=== What the exercise asks ===
Take the records below and copy them exactly.

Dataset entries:
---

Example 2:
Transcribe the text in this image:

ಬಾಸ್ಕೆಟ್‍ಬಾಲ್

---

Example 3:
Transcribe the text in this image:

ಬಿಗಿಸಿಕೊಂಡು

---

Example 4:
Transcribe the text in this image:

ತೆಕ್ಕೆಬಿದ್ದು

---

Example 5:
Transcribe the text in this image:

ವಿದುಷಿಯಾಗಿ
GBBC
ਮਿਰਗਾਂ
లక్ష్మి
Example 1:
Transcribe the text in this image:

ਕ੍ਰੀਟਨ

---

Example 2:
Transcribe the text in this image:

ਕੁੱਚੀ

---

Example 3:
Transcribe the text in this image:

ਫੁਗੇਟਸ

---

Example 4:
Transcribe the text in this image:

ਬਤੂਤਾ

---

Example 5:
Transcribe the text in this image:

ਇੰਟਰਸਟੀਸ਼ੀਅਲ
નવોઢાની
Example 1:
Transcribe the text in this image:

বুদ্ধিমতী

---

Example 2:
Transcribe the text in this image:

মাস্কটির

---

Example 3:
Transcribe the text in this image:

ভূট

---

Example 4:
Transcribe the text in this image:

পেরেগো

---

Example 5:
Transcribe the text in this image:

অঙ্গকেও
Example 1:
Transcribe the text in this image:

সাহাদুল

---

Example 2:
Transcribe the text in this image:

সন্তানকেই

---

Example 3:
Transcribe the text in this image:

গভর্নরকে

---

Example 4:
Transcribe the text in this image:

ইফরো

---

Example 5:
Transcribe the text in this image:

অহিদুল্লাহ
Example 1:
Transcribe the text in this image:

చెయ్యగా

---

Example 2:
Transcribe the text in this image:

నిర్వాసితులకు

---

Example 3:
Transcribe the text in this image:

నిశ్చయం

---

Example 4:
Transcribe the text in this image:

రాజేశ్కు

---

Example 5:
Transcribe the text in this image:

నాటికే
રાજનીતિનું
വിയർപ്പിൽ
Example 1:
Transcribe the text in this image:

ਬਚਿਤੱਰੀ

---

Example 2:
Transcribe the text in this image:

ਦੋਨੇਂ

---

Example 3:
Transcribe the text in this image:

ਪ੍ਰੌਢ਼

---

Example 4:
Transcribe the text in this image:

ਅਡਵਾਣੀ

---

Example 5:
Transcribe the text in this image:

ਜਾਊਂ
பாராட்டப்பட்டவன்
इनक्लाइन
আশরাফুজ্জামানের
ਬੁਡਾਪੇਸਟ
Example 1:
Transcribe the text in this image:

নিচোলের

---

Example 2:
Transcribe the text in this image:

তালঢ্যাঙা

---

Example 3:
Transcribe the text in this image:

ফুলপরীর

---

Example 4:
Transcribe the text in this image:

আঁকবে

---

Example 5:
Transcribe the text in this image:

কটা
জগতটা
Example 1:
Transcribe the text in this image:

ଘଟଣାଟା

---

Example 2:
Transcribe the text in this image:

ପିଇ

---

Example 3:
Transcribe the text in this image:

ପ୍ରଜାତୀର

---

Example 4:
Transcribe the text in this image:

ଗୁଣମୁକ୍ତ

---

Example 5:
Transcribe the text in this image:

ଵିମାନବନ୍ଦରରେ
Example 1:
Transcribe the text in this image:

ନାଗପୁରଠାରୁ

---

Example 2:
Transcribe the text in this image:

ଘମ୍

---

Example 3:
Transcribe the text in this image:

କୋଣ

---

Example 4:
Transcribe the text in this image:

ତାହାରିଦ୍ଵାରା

=== Response to the task ===
---

Example 2:
Transcribe the text in this image:

ಬಾಸ್ಕೆಟ್‍ಬಾಲ್

---

Example 3:
Transcribe the text in this image:

ಬಿಗಿಸಿಕೊಂಡು

---

Example 4:
Transcribe the text in this image:

ತೆಕ್ಕೆಬಿದ್ದು

---

Example 5:
Transcribe the text in this image:

ವಿದುಷಿಯಾಗಿ
GBBC
ਮਿਰਗਾਂ
లక్ష్మి
Example 1:
Transcribe the text in this image:

ਕ੍ਰੀਟਨ

---

Example 2:
Transcribe the text in this image:

ਕੁੱਚੀ

---

Example 3:
Transcribe the text in this image:

ਫੁਗੇਟਸ

---

Example 4:
Transcribe the text in this image:

ਬਤੂਤਾ

---

Example 5:
Transcribe the text in this image:

ਇੰਟਰਸਟੀਸ਼ੀਅਲ
નવોઢાની
Example 1:
Transcribe the text in this image:

বুদ্ধিমতী

---

Example 2:
Transcribe the text in this image:

মাস্কটির

---

Example 3:
Transcribe the text in this image:

ভূট

---

Example 4:
Transcribe the text in this image:

পেরেগো

---

Example 5:
Transcribe the text in this image:

অঙ্গকেও
Example 1:
Transcribe the text in this image:

সাহাদুল

---

Example 2:
Transcribe the text in this image:

সন্তানকেই

---

Example 3:
Transcribe the text in this image:

গভর্নরকে

---

Example 4:
Transcribe the text in this image:

ইফরো

---

Example 5:
Transcribe the text in this image:

অহিদুল্লাহ
Example 1:
Transcribe the text in this image:

చెయ్యగా

---

Example 2:
Transcribe the text in this image:

నిర్వాసితులకు

---

Example 3:
Transcribe the text in this image:

నిశ్చయం

---

Example 4:
Transcribe the text in this image:

రాజేశ్కు

---

Example 5:
Transcribe the text in this image:

నాటికే
રાજનીતિનું
വിയർപ്പിൽ
Example 1:
Transcribe the text in this image:

ਬਚਿਤੱਰੀ

---

Example 2:
Transcribe the text in this image:

ਦੋਨੇਂ

---

Example 3:
Transcribe the text in this image:

ਪ੍ਰੌਢ਼

---

Example 4:
Transcribe the text in this image:

ਅਡਵਾਣੀ

---

Example 5:
Transcribe the text in this image:

ਜਾਊਂ
பாராட்டப்பட்டவன்
इनक्लाइन
আশরাফুজ্জামানের
ਬੁਡਾਪੇਸਟ
Example 1:
Transcribe the text in this image:

নিচোলের

---

Example 2:
Transcribe the text in this image:

তালঢ্যাঙা

---

Example 3:
Transcribe the text in this image:

ফুলপরীর

---

Example 4:
Transcribe the text in this image:

আঁকবে

---

Example 5:
Transcribe the text in this image:

কটা
জগতটা
Example 1:
Transcribe the text in this image:

ଘଟଣାଟା

---

Example 2:
Transcribe the text in this image:

ପିଇ

---

Example 3:
Transcribe the text in this image:

ପ୍ରଜାତୀର

---

Example 4:
Transcribe the text in this image:

ଗୁଣମୁକ୍ତ

---

Example 5:
Transcribe the text in this image:

ଵିମାନବନ୍ଦରରେ
Example 1:
Transcribe the text in this image:

ନାଗପୁରଠାରୁ

---

Example 2:
Transcribe the text in this image:

ଘମ୍

---

Example 3:
Transcribe the text in this image:

କୋଣ

---

Example 4:
Transcribe the text in this image:

ତାହାରିଦ୍ଵାରା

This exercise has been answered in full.